O mundo já testou essa fórmula antes. Nos Estados Unidos, foi Donald Trump saindo da TV direto pra Casa Branca.
Na Argentina, Javier Milei virou presidente em 2023 com 56% dos votos, usando as redes e um casal de jovens influenciadores pra vender a imagem de anti-sistema, hoje já com sinais de desgaste. A Bloomberg registrou queda de 72% nas menções a ele desde o pico de fevereiro de 2025.
Na Ucrânia, um comediante sem currículo político, Volodymyr Zelensky, venceu em 2019 embalado pela fama de ator. Faltando plano de governo, sobra imagem. E o Brasil está no meio da própria versão disso agora.
Augusto Cury (Avante), escritor de autoajuda, saltou de 1,6% para 7,8% das intenções de voto em um mês, segundo a AtlasIntel, o maior crescimento entre todos os candidatos à Presidência. Pelo Nexus/BTG Pactual, ele já soma 11%, superando nomes com décadas de carreira.
O salto começou depois do debate da Band, do qual Lula, Flávio Bolsonaro (PL) e Romeu Zema (Novo) nem participaram, e coincidiu com um crescimento de seguidores que analistas já classificam como atípico e investigam se a ação está sendo coordenada por Pablo Marçal, já que este tem ajudado Cury nas redes sociais.

Dados do exercício:
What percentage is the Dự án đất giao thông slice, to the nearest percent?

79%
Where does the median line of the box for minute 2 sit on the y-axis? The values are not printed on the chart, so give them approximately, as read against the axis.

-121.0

Trabalho solicitado: Prossiga com o texto sobre a ascensão de Augusto Cury nas pesquisas presidenciais a partir da última frase apresentada.

Resposta ao exercício:
E o vácuo de propostas não é exclusividade do outsider. O próprio Flávio Bolsonaro (PL), candidato tradicional, também fugiu do assunto quando cobrado. Na sabatina da TV Globo, foi confrontado por um artigo de 2019 em que chamava o aquecimento global de “discurso apocalíptico”. Perguntado se mudou de posição, falou em “épocas cíclicas” e resumiu toda a política ambiental a saneamento básico. Ninguém insistiu.
No Ceará, esse esvaziamento também apareceu. No debate da última quinta,28, Ciro Gomes (PSDB) chamou o cabelo de Camilo Santana (PT) de “rabo de guaxinim”, e Elmano de Freitas (PT) transformou a piada em estratégia de rua.
Pra quem vive no interior do Ceará, esse roteiro chega pelo WhatsApp da família tão rápido quanto em qualquer outro lugar. E é aí que mora o perigo. Enquanto se discute cabelo e engajamento, ninguém pergunta o que cada candidato pretende fazer com a seca, os efeitos do El Niño ou o saneamento que falta em tanta zona rural do Ceará.